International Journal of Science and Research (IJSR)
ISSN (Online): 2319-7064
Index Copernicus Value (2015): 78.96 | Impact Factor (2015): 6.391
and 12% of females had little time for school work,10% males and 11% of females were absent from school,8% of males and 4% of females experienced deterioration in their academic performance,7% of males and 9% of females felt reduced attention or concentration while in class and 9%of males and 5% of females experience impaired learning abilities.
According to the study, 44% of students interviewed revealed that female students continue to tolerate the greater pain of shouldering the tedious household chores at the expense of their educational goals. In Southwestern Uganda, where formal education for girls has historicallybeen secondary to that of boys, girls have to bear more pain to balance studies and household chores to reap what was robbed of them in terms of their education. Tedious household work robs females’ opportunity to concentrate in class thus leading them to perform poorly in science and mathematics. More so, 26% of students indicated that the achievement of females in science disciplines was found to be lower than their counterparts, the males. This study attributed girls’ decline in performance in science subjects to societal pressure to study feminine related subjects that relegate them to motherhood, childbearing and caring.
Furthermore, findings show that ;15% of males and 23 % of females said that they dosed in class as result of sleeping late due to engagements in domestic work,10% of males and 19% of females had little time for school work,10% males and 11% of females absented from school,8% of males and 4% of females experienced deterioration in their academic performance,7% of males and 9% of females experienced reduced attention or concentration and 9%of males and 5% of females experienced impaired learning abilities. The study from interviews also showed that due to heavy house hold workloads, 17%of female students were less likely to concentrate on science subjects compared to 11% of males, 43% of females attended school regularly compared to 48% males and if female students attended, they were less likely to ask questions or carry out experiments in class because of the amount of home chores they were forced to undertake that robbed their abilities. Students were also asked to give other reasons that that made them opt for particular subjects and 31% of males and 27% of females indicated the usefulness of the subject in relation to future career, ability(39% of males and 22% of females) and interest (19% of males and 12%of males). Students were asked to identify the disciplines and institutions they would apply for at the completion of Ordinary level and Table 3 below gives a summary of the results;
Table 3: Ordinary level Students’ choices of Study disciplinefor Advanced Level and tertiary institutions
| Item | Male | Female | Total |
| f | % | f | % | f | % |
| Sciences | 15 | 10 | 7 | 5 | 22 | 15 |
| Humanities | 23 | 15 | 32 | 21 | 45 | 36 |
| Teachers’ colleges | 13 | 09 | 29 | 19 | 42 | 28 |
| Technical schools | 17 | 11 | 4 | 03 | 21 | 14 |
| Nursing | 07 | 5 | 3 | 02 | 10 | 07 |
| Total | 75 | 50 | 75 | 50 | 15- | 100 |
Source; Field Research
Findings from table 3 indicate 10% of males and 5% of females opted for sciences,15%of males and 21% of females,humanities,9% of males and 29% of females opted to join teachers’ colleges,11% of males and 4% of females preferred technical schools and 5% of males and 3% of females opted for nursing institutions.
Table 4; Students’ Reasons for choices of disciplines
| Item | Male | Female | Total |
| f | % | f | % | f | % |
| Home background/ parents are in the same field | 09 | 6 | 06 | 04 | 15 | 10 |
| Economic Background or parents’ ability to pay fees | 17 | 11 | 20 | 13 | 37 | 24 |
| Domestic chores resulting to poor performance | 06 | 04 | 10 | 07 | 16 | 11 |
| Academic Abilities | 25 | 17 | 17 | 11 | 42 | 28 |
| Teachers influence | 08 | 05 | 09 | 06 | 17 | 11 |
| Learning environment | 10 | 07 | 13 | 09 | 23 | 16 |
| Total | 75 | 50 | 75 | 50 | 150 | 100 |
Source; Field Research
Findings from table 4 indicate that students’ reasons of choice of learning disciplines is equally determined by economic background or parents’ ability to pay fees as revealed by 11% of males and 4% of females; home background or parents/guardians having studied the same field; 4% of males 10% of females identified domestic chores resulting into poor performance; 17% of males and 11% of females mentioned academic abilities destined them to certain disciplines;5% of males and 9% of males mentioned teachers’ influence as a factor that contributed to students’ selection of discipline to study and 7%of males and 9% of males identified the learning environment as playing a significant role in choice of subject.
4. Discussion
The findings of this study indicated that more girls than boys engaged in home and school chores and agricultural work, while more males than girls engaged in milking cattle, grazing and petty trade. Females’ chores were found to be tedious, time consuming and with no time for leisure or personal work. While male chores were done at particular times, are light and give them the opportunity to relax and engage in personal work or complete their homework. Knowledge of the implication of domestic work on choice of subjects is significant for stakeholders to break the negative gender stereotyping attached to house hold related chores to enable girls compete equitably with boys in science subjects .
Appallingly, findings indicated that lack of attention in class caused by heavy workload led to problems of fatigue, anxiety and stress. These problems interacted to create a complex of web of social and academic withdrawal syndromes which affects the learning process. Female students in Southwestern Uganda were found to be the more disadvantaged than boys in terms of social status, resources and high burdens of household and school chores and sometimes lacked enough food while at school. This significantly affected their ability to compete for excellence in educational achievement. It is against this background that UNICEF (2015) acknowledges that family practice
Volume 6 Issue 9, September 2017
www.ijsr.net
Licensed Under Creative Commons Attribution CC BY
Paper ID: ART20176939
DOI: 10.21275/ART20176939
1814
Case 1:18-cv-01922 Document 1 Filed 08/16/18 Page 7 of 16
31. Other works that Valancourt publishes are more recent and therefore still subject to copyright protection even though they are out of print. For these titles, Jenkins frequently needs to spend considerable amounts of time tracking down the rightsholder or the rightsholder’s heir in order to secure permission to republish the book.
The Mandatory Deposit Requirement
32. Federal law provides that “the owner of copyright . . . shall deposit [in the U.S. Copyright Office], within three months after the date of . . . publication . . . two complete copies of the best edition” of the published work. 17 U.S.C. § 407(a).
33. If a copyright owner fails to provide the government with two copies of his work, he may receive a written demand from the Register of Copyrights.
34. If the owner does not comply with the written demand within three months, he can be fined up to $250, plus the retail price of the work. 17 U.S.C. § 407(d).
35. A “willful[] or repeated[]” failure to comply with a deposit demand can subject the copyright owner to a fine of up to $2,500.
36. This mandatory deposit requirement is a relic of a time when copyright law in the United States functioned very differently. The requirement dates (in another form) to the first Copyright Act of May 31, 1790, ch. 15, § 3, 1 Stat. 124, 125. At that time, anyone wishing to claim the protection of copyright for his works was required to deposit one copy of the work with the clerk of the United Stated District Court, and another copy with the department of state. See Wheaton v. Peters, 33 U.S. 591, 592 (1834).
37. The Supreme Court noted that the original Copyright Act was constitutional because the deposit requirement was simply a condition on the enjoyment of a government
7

------------------------------------

The answer must be all of the entries, restated exactly.

=== RESPONSE TO THIS EXERCISE ===
International Journal of Science and Research (IJSR)
ISSN (Online): 2319-7064
Index Copernicus Value (2015): 78.96 | Impact Factor (2015): 6.391
and 12% of females had little time for school work,10% males and 11% of females were absent from school,8% of males and 4% of females experienced deterioration in their academic performance,7% of males and 9% of females felt reduced attention or concentration while in class and 9%of males and 5% of females experience impaired learning abilities.
According to the study, 44% of students interviewed revealed that female students continue to tolerate the greater pain of shouldering the tedious household chores at the expense of their educational goals. In Southwestern Uganda, where formal education for girls has historicallybeen secondary to that of boys, girls have to bear more pain to balance studies and household chores to reap what was robbed of them in terms of their education. Tedious household work robs females’ opportunity to concentrate in class thus leading them to perform poorly in science and mathematics. More so, 26% of students indicated that the achievement of females in science disciplines was found to be lower than their counterparts, the males. This study attributed girls’ decline in performance in science subjects to societal pressure to study feminine related subjects that relegate them to motherhood, childbearing and caring.
Furthermore, findings show that ;15% of males and 23 % of females said that they dosed in class as result of sleeping late due to engagements in domestic work,10% of males and 19% of females had little time for school work,10% males and 11% of females absented from school,8% of males and 4% of females experienced deterioration in their academic performance,7% of males and 9% of females experienced reduced attention or concentration and 9%of males and 5% of females experienced impaired learning abilities. The study from interviews also showed that due to heavy house hold workloads, 17%of female students were less likely to concentrate on science subjects compared to 11% of males, 43% of females attended school regularly compared to 48% males and if female students attended, they were less likely to ask questions or carry out experiments in class because of the amount of home chores they were forced to undertake that robbed their abilities. Students were also asked to give other reasons that that made them opt for particular subjects and 31% of males and 27% of females indicated the usefulness of the subject in relation to future career, ability(39% of males and 22% of females) and interest (19% of males and 12%of males). Students were asked to identify the disciplines and institutions they would apply for at the completion of Ordinary level and Table 3 below gives a summary of the results;
Table 3: Ordinary level Students’ choices of Study disciplinefor Advanced Level and tertiary institutions
| Item | Male | Female | Total |
| f | % | f | % | f | % |
| Sciences | 15 | 10 | 7 | 5 | 22 | 15 |
| Humanities | 23 | 15 | 32 | 21 | 45 | 36 |
| Teachers’ colleges | 13 | 09 | 29 | 19 | 42 | 28 |
| Technical schools | 17 | 11 | 4 | 03 | 21 | 14 |
| Nursing | 07 | 5 | 3 | 02 | 10 | 07 |
| Total | 75 | 50 | 75 | 50 | 15- | 100 |
Source; Field Research
Findings from table 3 indicate 10% of males and 5% of females opted for sciences,15%of males and 21% of females,humanities,9% of males and 29% of females opted to join teachers’ colleges,11% of males and 4% of females preferred technical schools and 5% of males and 3% of females opted for nursing institutions.
Table 4; Students’ Reasons for choices of disciplines
| Item | Male | Female | Total |
| f | % | f | % | f | % |
| Home background/ parents are in the same field | 09 | 6 | 06 | 04 | 15 | 10 |
| Economic Background or parents’ ability to pay fees | 17 | 11 | 20 | 13 | 37 | 24 |
| Domestic chores resulting to poor performance | 06 | 04 | 10 | 07 | 16 | 11 |
| Academic Abilities | 25 | 17 | 17 | 11 | 42 | 28 |
| Teachers influence | 08 | 05 | 09 | 06 | 17 | 11 |
| Learning environment | 10 | 07 | 13 | 09 | 23 | 16 |
| Total | 75 | 50 | 75 | 50 | 150 | 100 |
Source; Field Research
Findings from table 4 indicate that students’ reasons of choice of learning disciplines is equally determined by economic background or parents’ ability to pay fees as revealed by 11% of males and 4% of females; home background or parents/guardians having studied the same field; 4% of males 10% of females identified domestic chores resulting into poor performance; 17% of males and 11% of females mentioned academic abilities destined them to certain disciplines;5% of males and 9% of males mentioned teachers’ influence as a factor that contributed to students’ selection of discipline to study and 7%of males and 9% of males identified the learning environment as playing a significant role in choice of subject.
4. Discussion
The findings of this study indicated that more girls than boys engaged in home and school chores and agricultural work, while more males than girls engaged in milking cattle, grazing and petty trade. Females’ chores were found to be tedious, time consuming and with no time for leisure or personal work. While male chores were done at particular times, are light and give them the opportunity to relax and engage in personal work or complete their homework. Knowledge of the implication of domestic work on choice of subjects is significant for stakeholders to break the negative gender stereotyping attached to house hold related chores to enable girls compete equitably with boys in science subjects .
Appallingly, findings indicated that lack of attention in class caused by heavy workload led to problems of fatigue, anxiety and stress. These problems interacted to create a complex of web of social and academic withdrawal syndromes which affects the learning process. Female students in Southwestern Uganda were found to be the more disadvantaged than boys in terms of social status, resources and high burdens of household and school chores and sometimes lacked enough food while at school. This significantly affected their ability to compete for excellence in educational achievement. It is against this background that UNICEF (2015) acknowledges that family practice
Volume 6 Issue 9, September 2017
www.ijsr.net
Licensed Under Creative Commons Attribution CC BY
Paper ID: ART20176939
DOI: 10.21275/ART20176939
1814
Case 1:18-cv-01922 Document 1 Filed 08/16/18 Page 7 of 16
31. Other works that Valancourt publishes are more recent and therefore still subject to copyright protection even though they are out of print. For these titles, Jenkins frequently needs to spend considerable amounts of time tracking down the rightsholder or the rightsholder’s heir in order to secure permission to republish the book.
The Mandatory Deposit Requirement
32. Federal law provides that “the owner of copyright . . . shall deposit [in the U.S. Copyright Office], within three months after the date of . . . publication . . . two complete copies of the best edition” of the published work. 17 U.S.C. § 407(a).
33. If a copyright owner fails to provide the government with two copies of his work, he may receive a written demand from the Register of Copyrights.
34. If the owner does not comply with the written demand within three months, he can be fined up to $250, plus the retail price of the work. 17 U.S.C. § 407(d).
35. A “willful[] or repeated[]” failure to comply with a deposit demand can subject the copyright owner to a fine of up to $2,500.
36. This mandatory deposit requirement is a relic of a time when copyright law in the United States functioned very differently. The requirement dates (in another form) to the first Copyright Act of May 31, 1790, ch. 15, § 3, 1 Stat. 124, 125. At that time, anyone wishing to claim the protection of copyright for his works was required to deposit one copy of the work with the clerk of the United Stated District Court, and another copy with the department of state. See Wheaton v. Peters, 33 U.S. 591, 592 (1834).
37. The Supreme Court noted that the original Copyright Act was constitutional because the deposit requirement was simply a condition on the enjoyment of a government
7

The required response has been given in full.